PROBLEM REQUIREMENTS
Repeat every entry word for word, skipping the pictures.

Dataset records
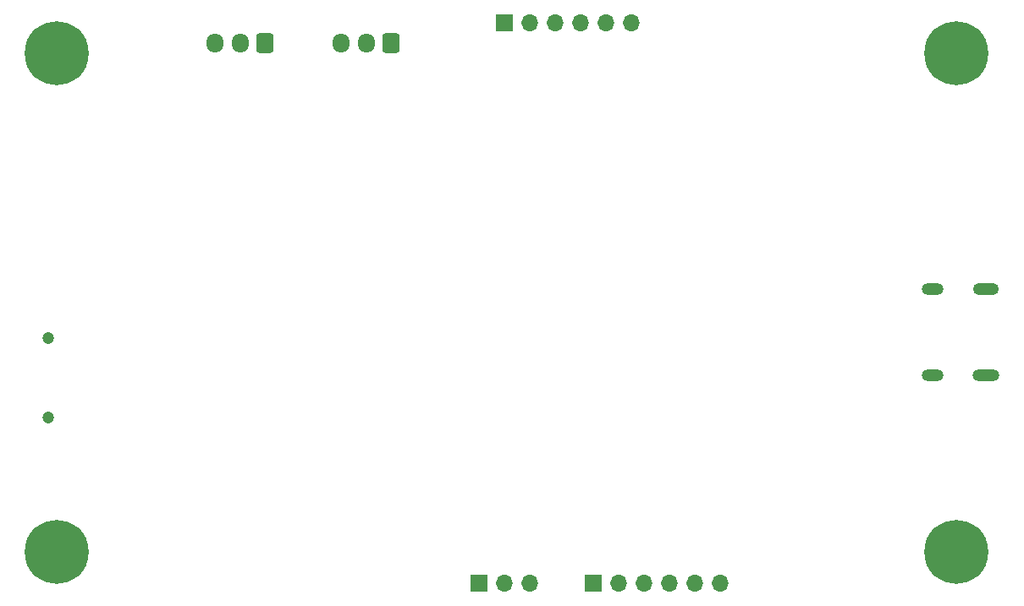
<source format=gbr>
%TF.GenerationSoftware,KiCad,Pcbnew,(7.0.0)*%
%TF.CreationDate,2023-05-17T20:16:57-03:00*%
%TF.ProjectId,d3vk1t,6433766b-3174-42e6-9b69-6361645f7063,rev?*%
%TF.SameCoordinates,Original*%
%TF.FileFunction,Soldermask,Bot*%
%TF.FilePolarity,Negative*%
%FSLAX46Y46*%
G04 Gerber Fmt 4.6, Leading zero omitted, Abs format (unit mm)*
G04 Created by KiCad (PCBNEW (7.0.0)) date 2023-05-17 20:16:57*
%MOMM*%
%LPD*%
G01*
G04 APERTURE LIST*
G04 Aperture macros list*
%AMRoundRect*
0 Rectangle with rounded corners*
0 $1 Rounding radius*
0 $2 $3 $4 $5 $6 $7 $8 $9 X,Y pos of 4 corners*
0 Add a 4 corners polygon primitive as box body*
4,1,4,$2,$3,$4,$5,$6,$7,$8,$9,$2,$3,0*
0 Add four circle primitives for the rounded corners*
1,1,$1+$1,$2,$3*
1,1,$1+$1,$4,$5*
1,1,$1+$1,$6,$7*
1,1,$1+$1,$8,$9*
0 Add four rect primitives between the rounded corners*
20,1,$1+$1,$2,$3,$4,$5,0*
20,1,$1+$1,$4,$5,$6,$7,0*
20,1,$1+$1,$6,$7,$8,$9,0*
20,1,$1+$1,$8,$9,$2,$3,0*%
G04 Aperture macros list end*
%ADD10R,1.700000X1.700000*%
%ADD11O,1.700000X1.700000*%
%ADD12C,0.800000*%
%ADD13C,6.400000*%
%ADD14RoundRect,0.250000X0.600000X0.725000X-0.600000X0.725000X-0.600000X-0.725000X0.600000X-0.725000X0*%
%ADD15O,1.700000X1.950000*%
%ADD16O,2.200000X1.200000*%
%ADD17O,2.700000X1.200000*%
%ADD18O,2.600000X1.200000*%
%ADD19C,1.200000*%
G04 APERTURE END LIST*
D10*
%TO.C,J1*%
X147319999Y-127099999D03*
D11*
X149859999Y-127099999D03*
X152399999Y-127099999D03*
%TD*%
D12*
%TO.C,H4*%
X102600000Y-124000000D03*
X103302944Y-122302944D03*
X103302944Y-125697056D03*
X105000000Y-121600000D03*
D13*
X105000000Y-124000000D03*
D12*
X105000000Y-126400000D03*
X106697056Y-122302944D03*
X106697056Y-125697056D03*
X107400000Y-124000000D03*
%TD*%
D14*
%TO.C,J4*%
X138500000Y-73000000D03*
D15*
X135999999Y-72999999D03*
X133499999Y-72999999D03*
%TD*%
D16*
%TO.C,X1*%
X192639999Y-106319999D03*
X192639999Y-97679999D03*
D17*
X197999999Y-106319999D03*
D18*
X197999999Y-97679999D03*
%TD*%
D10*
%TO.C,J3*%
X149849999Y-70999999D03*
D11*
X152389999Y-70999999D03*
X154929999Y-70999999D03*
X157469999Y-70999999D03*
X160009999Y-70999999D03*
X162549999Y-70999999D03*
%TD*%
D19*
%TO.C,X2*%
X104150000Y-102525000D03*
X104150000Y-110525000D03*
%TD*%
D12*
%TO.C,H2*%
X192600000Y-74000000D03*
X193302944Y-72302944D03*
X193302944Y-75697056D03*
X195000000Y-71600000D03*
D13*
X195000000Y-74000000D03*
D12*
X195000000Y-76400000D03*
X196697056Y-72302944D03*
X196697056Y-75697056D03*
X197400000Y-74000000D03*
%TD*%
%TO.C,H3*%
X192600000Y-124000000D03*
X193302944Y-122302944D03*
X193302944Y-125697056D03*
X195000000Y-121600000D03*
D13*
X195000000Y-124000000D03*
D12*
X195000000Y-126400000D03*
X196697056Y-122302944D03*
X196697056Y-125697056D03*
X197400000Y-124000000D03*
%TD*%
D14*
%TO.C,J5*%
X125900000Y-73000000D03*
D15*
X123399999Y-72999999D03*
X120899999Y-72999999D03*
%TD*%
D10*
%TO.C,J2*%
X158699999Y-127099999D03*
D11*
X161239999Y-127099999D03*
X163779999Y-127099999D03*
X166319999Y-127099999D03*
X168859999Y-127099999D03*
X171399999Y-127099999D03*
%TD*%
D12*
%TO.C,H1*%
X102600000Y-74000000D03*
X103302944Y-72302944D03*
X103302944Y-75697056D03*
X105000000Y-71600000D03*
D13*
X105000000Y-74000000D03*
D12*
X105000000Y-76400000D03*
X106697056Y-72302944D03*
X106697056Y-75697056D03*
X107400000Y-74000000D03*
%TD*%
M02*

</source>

EXPECTED ANSWER
<source format=gbr>
%TF.GenerationSoftware,KiCad,Pcbnew,(7.0.0)*%
%TF.CreationDate,2023-05-17T20:16:57-03:00*%
%TF.ProjectId,d3vk1t,6433766b-3174-42e6-9b69-6361645f7063,rev?*%
%TF.SameCoordinates,Original*%
%TF.FileFunction,Soldermask,Bot*%
%TF.FilePolarity,Negative*%
%FSLAX46Y46*%
G04 Gerber Fmt 4.6, Leading zero omitted, Abs format (unit mm)*
G04 Created by KiCad (PCBNEW (7.0.0)) date 2023-05-17 20:16:57*
%MOMM*%
%LPD*%
G01*
G04 APERTURE LIST*
G04 Aperture macros list*
%AMRoundRect*
0 Rectangle with rounded corners*
0 $1 Rounding radius*
0 $2 $3 $4 $5 $6 $7 $8 $9 X,Y pos of 4 corners*
0 Add a 4 corners polygon primitive as box body*
4,1,4,$2,$3,$4,$5,$6,$7,$8,$9,$2,$3,0*
0 Add four circle primitives for the rounded corners*
1,1,$1+$1,$2,$3*
1,1,$1+$1,$4,$5*
1,1,$1+$1,$6,$7*
1,1,$1+$1,$8,$9*
0 Add four rect primitives between the rounded corners*
20,1,$1+$1,$2,$3,$4,$5,0*
20,1,$1+$1,$4,$5,$6,$7,0*
20,1,$1+$1,$6,$7,$8,$9,0*
20,1,$1+$1,$8,$9,$2,$3,0*%
G04 Aperture macros list end*
%ADD10R,1.700000X1.700000*%
%ADD11O,1.700000X1.700000*%
%ADD12C,0.800000*%
%ADD13C,6.400000*%
%ADD14RoundRect,0.250000X0.600000X0.725000X-0.600000X0.725000X-0.600000X-0.725000X0.600000X-0.725000X0*%
%ADD15O,1.700000X1.950000*%
%ADD16O,2.200000X1.200000*%
%ADD17O,2.700000X1.200000*%
%ADD18O,2.600000X1.200000*%
%ADD19C,1.200000*%
G04 APERTURE END LIST*
D10*
%TO.C,J1*%
X147319999Y-127099999D03*
D11*
X149859999Y-127099999D03*
X152399999Y-127099999D03*
%TD*%
D12*
%TO.C,H4*%
X102600000Y-124000000D03*
X103302944Y-122302944D03*
X103302944Y-125697056D03*
X105000000Y-121600000D03*
D13*
X105000000Y-124000000D03*
D12*
X105000000Y-126400000D03*
X106697056Y-122302944D03*
X106697056Y-125697056D03*
X107400000Y-124000000D03*
%TD*%
D14*
%TO.C,J4*%
X138500000Y-73000000D03*
D15*
X135999999Y-72999999D03*
X133499999Y-72999999D03*
%TD*%
D16*
%TO.C,X1*%
X192639999Y-106319999D03*
X192639999Y-97679999D03*
D17*
X197999999Y-106319999D03*
D18*
X197999999Y-97679999D03*
%TD*%
D10*
%TO.C,J3*%
X149849999Y-70999999D03*
D11*
X152389999Y-70999999D03*
X154929999Y-70999999D03*
X157469999Y-70999999D03*
X160009999Y-70999999D03*
X162549999Y-70999999D03*
%TD*%
D19*
%TO.C,X2*%
X104150000Y-102525000D03*
X104150000Y-110525000D03*
%TD*%
D12*
%TO.C,H2*%
X192600000Y-74000000D03*
X193302944Y-72302944D03*
X193302944Y-75697056D03*
X195000000Y-71600000D03*
D13*
X195000000Y-74000000D03*
D12*
X195000000Y-76400000D03*
X196697056Y-72302944D03*
X196697056Y-75697056D03*
X197400000Y-74000000D03*
%TD*%
%TO.C,H3*%
X192600000Y-124000000D03*
X193302944Y-122302944D03*
X193302944Y-125697056D03*
X195000000Y-121600000D03*
D13*
X195000000Y-124000000D03*
D12*
X195000000Y-126400000D03*
X196697056Y-122302944D03*
X196697056Y-125697056D03*
X197400000Y-124000000D03*
%TD*%
D14*
%TO.C,J5*%
X125900000Y-73000000D03*
D15*
X123399999Y-72999999D03*
X120899999Y-72999999D03*
%TD*%
D10*
%TO.C,J2*%
X158699999Y-127099999D03*
D11*
X161239999Y-127099999D03*
X163779999Y-127099999D03*
X166319999Y-127099999D03*
X168859999Y-127099999D03*
X171399999Y-127099999D03*
%TD*%
D12*
%TO.C,H1*%
X102600000Y-74000000D03*
X103302944Y-72302944D03*
X103302944Y-75697056D03*
X105000000Y-71600000D03*
D13*
X105000000Y-74000000D03*
D12*
X105000000Y-76400000D03*
X106697056Y-72302944D03*
X106697056Y-75697056D03*
X107400000Y-74000000D03*
%TD*%
M02*

</source>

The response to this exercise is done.